Google released their own web browser today, Google Chrome.
Right now it’s only available for Windows XP and Vista but I’m sure it
will be cross platform soon. It’s based on WebKit which is the same
rendering engine that Apple uses for Safari. This is a good things for
web developers as we won’t have to support another new rendering
engine. WebKit is open source and very standards compliant.

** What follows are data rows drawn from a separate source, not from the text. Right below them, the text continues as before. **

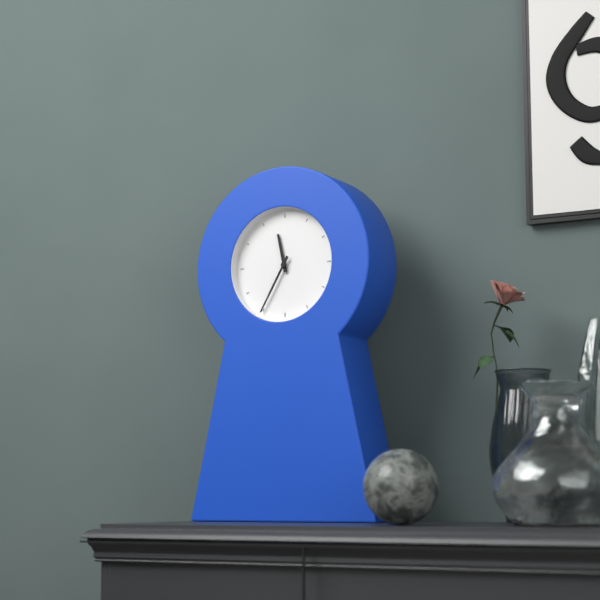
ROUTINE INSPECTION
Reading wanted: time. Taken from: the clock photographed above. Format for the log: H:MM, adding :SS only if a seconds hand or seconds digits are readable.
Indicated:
11:35
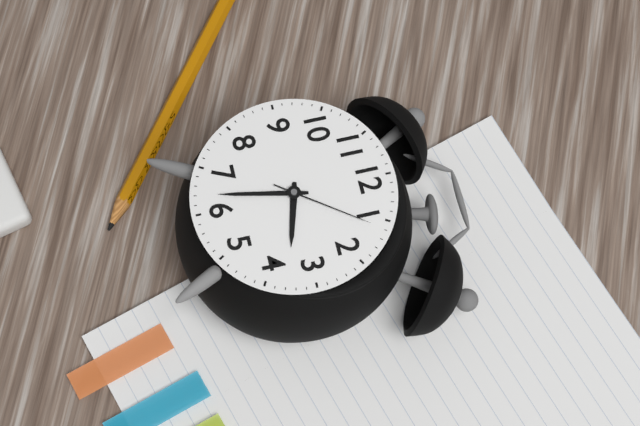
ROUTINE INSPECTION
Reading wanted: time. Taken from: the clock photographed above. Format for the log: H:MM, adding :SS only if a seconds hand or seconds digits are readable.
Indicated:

One major difference is Google’s focus on simplicity.
Taking a page out of Apple’s playbook they’ve decided to strip away
everything that isn’t needed and deliver a rocket fast simple browser.
They wrote their own Javascript engine that is supposed to be
significantly faster and I suspect they’ve learned a lot from Gmail and
other Google apps.

The clear business strategy is to deliver an application platform
for the web. If they have a web browser that compiles javascript to
native code for execution they’ve basically created the .Google
Framework for Windows. The Microsoft .Net Framework compiles C# to an
intermediate language which is then compiled to native code. Now Google
can use their toolsets like GWT to compile dynamically to native code
on a windows host. Imagine GMail running as fast as your native mail
client. The last part that’s needed is offline access. Google Gears
provides that feature already.

So, Google just delivered the tools to send a web application
directly to your desktop running at near native speed. You don’t need
to learn Silverlight, Flash or Adobe Air. Just HTML and javascript.
The platform wars are moving beyond Windows vs. Mac vs. Linux to
Silverlight Runtime vs. Adobe Air vs. Google Chrome.